Introduzione (Teaser)

European scientists are working to develop a computational model to predict drug-associated toxicity.

Descrizione progetto (Article)

In most cases, market withdrawals of drugs or drug development terminations are due to liver and cardiovascular toxicity. Adverse effects can be detected even during late phases of clinical testing, or years after a drug has been introduced into the market. To prevent side effects and minimise the socioeconomic burden, we need effective tools to predict toxicity.

The EU-funded http://www.hecatos.eu/ (HECATOS) (Hepatic and cardiac toxicity systems modelling) project proposes to develop an in silico framework capable of modelling toxic perturbations in the liver and heart.
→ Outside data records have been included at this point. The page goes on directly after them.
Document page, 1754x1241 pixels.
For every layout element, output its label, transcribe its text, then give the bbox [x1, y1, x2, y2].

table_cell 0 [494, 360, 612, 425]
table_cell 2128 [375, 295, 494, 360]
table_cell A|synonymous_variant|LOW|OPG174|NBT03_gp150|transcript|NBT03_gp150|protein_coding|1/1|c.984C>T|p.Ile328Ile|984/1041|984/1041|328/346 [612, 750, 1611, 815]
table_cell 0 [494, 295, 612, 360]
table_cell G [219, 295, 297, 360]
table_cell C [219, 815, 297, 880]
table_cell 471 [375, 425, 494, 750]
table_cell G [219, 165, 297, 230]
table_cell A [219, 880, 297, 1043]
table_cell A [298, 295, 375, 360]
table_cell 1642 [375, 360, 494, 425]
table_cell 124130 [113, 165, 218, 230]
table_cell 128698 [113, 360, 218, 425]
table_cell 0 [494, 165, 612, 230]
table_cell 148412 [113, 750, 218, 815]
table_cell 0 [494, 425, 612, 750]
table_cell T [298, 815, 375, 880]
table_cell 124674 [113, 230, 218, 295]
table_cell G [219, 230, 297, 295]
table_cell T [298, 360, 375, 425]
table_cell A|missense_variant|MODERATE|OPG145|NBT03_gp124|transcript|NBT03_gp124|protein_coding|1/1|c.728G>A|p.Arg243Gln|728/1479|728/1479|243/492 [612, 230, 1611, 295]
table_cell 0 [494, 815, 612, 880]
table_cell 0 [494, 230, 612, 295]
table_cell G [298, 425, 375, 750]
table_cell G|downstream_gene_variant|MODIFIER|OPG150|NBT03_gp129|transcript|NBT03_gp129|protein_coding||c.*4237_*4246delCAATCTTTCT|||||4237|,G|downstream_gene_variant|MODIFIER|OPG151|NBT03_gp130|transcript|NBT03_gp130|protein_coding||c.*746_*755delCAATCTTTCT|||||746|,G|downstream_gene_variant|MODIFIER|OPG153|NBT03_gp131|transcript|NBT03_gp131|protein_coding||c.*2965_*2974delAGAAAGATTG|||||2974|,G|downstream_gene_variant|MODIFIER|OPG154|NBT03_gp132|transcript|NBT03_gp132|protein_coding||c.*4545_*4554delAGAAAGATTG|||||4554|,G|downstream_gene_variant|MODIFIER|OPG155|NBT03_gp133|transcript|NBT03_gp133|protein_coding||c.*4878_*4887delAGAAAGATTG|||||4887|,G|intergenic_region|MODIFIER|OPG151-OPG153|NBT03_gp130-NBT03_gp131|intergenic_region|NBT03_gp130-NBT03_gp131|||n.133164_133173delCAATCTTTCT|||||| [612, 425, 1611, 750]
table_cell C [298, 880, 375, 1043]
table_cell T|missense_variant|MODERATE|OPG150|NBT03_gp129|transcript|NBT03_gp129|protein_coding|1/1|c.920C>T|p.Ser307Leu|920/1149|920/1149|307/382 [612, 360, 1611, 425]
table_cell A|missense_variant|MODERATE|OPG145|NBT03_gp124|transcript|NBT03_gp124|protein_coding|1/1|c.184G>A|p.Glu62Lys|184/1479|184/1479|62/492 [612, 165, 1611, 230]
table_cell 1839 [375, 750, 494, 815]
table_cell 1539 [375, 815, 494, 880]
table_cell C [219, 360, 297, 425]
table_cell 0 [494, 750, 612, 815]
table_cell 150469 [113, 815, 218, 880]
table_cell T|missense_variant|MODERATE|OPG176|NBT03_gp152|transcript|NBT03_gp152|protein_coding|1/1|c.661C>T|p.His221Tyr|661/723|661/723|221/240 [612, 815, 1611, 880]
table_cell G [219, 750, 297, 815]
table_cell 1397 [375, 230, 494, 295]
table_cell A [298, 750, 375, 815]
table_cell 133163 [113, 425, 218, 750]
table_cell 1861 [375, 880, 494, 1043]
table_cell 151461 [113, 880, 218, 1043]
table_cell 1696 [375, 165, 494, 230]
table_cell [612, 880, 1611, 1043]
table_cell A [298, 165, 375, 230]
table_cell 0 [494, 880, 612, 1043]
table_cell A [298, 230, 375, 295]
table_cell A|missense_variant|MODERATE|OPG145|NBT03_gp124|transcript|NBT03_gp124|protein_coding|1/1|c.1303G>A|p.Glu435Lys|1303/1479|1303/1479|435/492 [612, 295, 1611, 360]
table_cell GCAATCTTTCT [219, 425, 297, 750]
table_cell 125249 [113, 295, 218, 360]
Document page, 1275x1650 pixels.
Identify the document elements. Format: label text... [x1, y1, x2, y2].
This tool will integrate representations from drug-target interactions, systems toxicology and organ physiologies.

Using advanced molecular and functional analytical techniques, the consortium will obtain data on key cellular toxic events and incorporate it into the model. They will also test various toxic compounds on novel in vitro 3D liver and heart assays. Given the role of mitochondrial deregulations and immunological dysfunctions in various hepatic and cardiac drug-induced injuries, focus is on these particular pathways.

Input will also be provided from drug-treated patients and biopsy analyses using transcriptome and proteomic profiling. Comparison of in silico predictions with experimental results across a multitude of read-out parameters will validate the toxicity model and suggest further improvements.

Such an in silico approach undoubtedly offers a number of advantages over existing animal-based models for predicting drug toxicity. It should become an indispensable tool for the pharmaceutical industry that could also be applied for safety assessment of industrial chemicals and cosmetic products.